* **Excerpt to read**:
Segment Open

Papers of the Week: 25/2012

Clearly much water (23 weeks worth, apparently) has passed under the bridge since I last posted on new papers crossing my rss/email desk.  So here are the latest batch:

  1. I am more than a little fascinated by the interplay of race, SES, gender and any other stratifier you can mention in determining infection risks.  And in the field of STIs, I appear not to be the only one.  One angle on this is to look at multiple low-power identities and see how they interact.  For example, here‘s a paper that focuses on the intersection of race/ethnicity and sexual orientation.  Risks definitely rise with multiple minority statuses, but the pattern is non-simple and varies by sex.  It’s never as simple as you’d think.
  2. More on concurrent partnerships in Africa.  A recent study found no association between (self-reported) concurrent partnerships and HIV incidence in rural South Africa and while it is generally accepted that concurrency can theoretically drive an HIV epidemic, empirical evidence remains scant that it does so.  One reason for this may be that while concurrency is risky, its prevalence is low.  This idea is supported by a paper out of Malawi from last year which finds that concurrency is long-lasting when it occurs, but that it occurs infrequently (only in 9% of the sample).  Lots more evidence is needed on this, but these are the right questions to be asking.

Segment Closed

* **Your goal**: Reproduce the part of the papers-of-the-week post that runs from "Papers of the" up to and including "as you’d think.", keeping every word and mark the same.

* **Given records**:
Segment Open

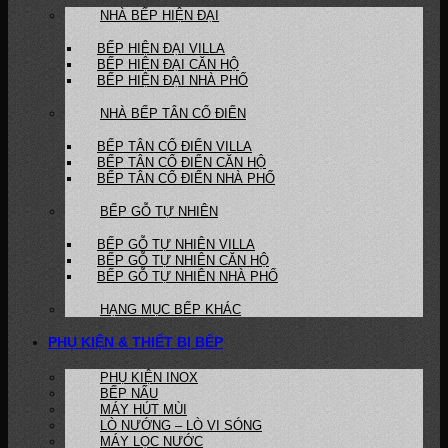
NHÀ BẾP HIỆN ĐẠI
BẾP HIỆN ĐẠI VILLA
BẾP HIỆN ĐẠI CĂN HỘ
BẾP HIỆN ĐẠI NHÀ PHỐ
NHÀ BẾP TÂN CỔ ĐIỂN
BẾP TÂN CỔ ĐIỂN VILLA
BẾP TÂN CỔ ĐIỂN CĂN HỘ
BẾP TÂN CỔ ĐIỂN NHÀ PHỐ
BẾP GỖ TỰ NHIÊN
BẾP GỖ TỰ NHIÊN VILLA
BẾP GỖ TỰ NHIÊN CĂN HỘ
BẾP GỖ TỰ NHIÊN NHÀ PHỐ
HẠNG MỤC BẾP KHÁC
PHỤ KIỆN & THIẾT BỊ BẾP
PHỤ KIỆN INOX
BẾP NẤU
MÁY HÚT MÙI
LÒ NƯỚNG – LÒ VI SÓNG
MÁY LỌC NƯỚC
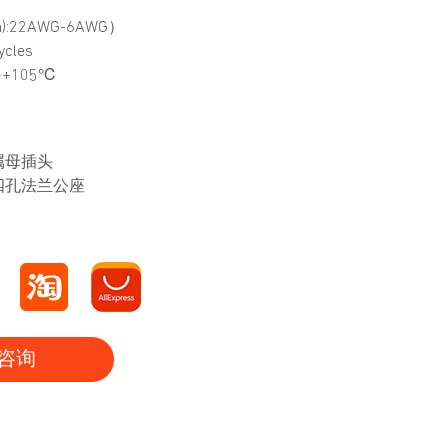
):22AWG-6AWG）
cles
~+105℃
金属母插头
属四孔法兰公座
咨询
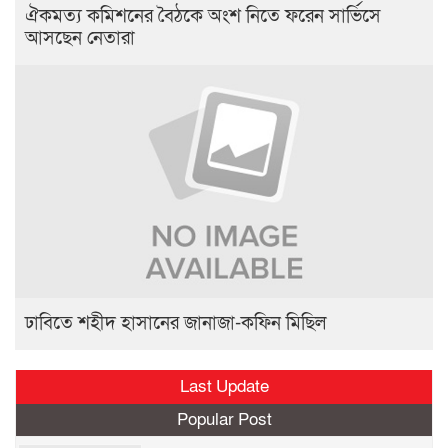
ঐকমত্য কমিশনের বৈঠকে অংশ নিতে ফরেন সার্ভিসে
আসছেন নেতারা
ঢাবিতে শহীদ হাসানের জানাজা-কফিন মিছিল
Last Update
Popular Post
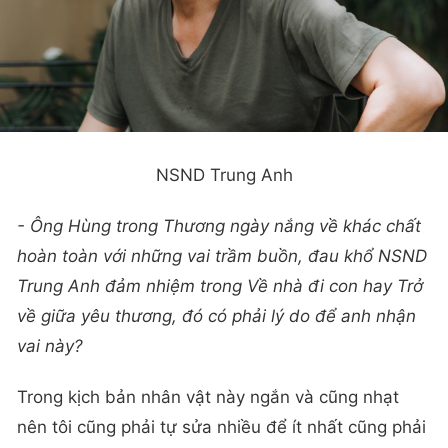
NSND Trung Anh
- Ông Hùng trong Thương ngày nắng về khác chất
hoàn toàn với những vai trầm buồn, đau khổ NSND
Trung Anh đảm nhiệm trong Về nhà đi con hay Trở
về giữa yêu thương, đó có phải lý do để anh nhận
vai này?
Trong kịch bản nhân vật này ngắn và cũng nhạt
nên tôi cũng phải tự sửa nhiều để ít nhất cũng phải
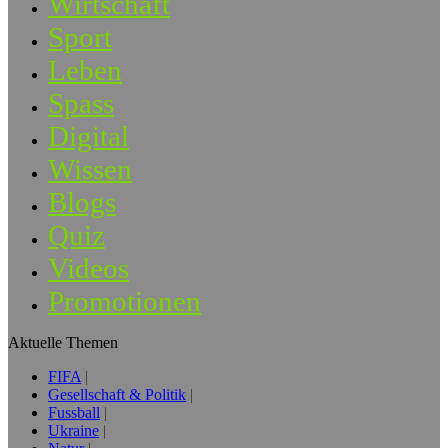
Wirtschaft
Sport
Leben
Spass
Digital
Wissen
Blogs
Quiz
Videos
Promotionen
Aktuelle Themen
FIFA
Gesellschaft & Politik
Fussball
Ukraine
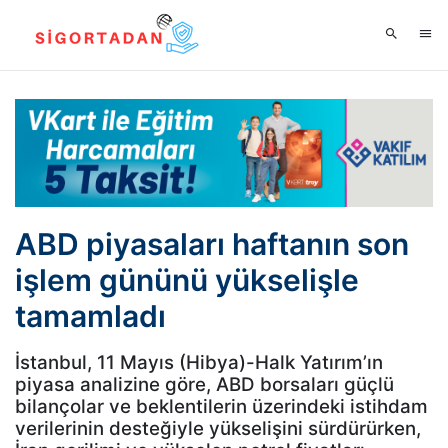
ABD piyasaları haftanın son
işlem gününü yükselişle
tamamladı
İstanbul, 11 Mayıs (Hibya)-Halk Yatırım’ın
piyasa analizine göre, ABD borsaları güçlü
bilançolar ve beklentilerin üzerindeki istihdam
verilerinin desteğiyle yükselişini sürdürürken,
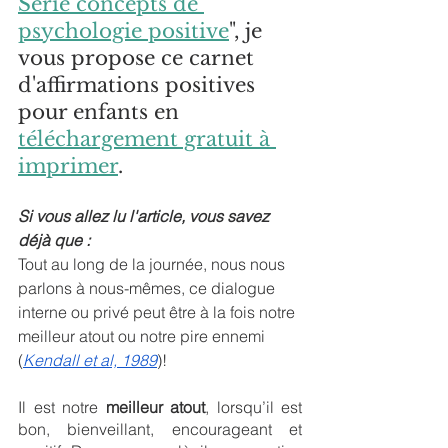
Série concepts de 
psychologie positive
", je 
vous propose ce carnet 
d'affirmations positives 
pour enfants en 
téléchargement gratuit à 
imprimer
.
Si vous allez lu l'article, vous savez 
déjà que :
Tout au long de la journée, nous nous 
parlons à nous-mêmes, ce dialogue 
interne ou privé peut être à la fois notre 
meilleur atout ou notre pire ennemi 
(
Kendall et al, 1989
)!
Il est notre 
meilleur atout
, lorsqu’il est 
bon, bienveillant, encourageant et 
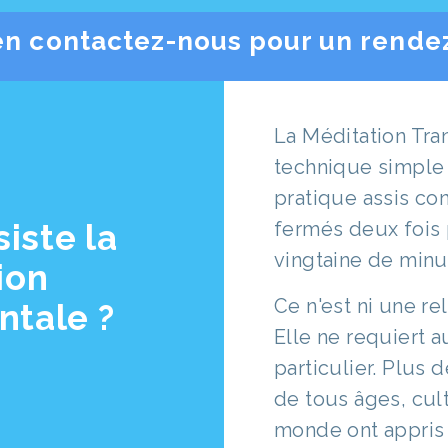
en contactez-nous pour un rende
La Méditation Tra
technique simple 
pratique assis co
iste la
fermés deux fois 
vingtaine de minu
ion
Ce n'est ni une re
ntale ?
Elle ne requiert a
particulier. Plus 
de tous âges, cult
monde ont appris 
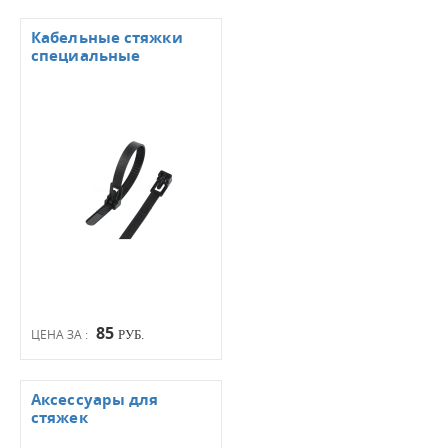
Кабельные стяжки
специальные
85
ЦЕНА ЗА :
РУБ.
Аксессуары для
стяжек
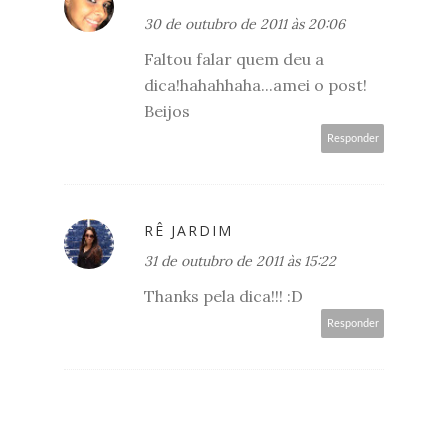
30 de outubro de 2011 às 20:06
Faltou falar quem deu a
dica!hahahhaha...amei o post!
Beijos
Responder
RÊ JARDIM
31 de outubro de 2011 às 15:22
Thanks pela dica!!! :D
Responder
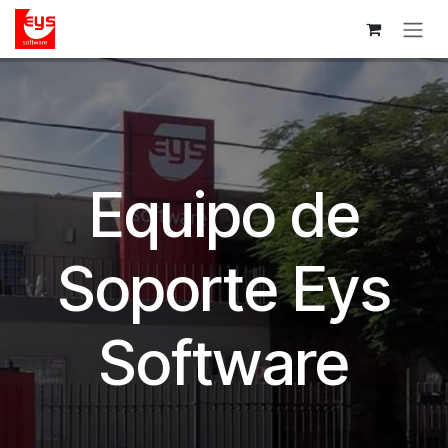
Ir al contenido
Equipo de
Soporte Eys
Software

Segment Closed

* **Result of this task**:
Papers of the Week: 25/2012

Clearly much water (23 weeks worth, apparently) has passed under the bridge since I last posted on new papers crossing my rss/email desk.  So here are the latest batch:

  1. I am more than a little fascinated by the interplay of race, SES, gender and any other stratifier you can mention in determining infection risks.  And in the field of STIs, I appear not to be the only one.  One angle on this is to look at multiple low-power identities and see how they interact.  For example, here‘s a paper that focuses on the intersection of race/ethnicity and sexual orientation.  Risks definitely rise with multiple minority statuses, but the pattern is non-simple and varies by sex.  It’s never as simple as you’d think.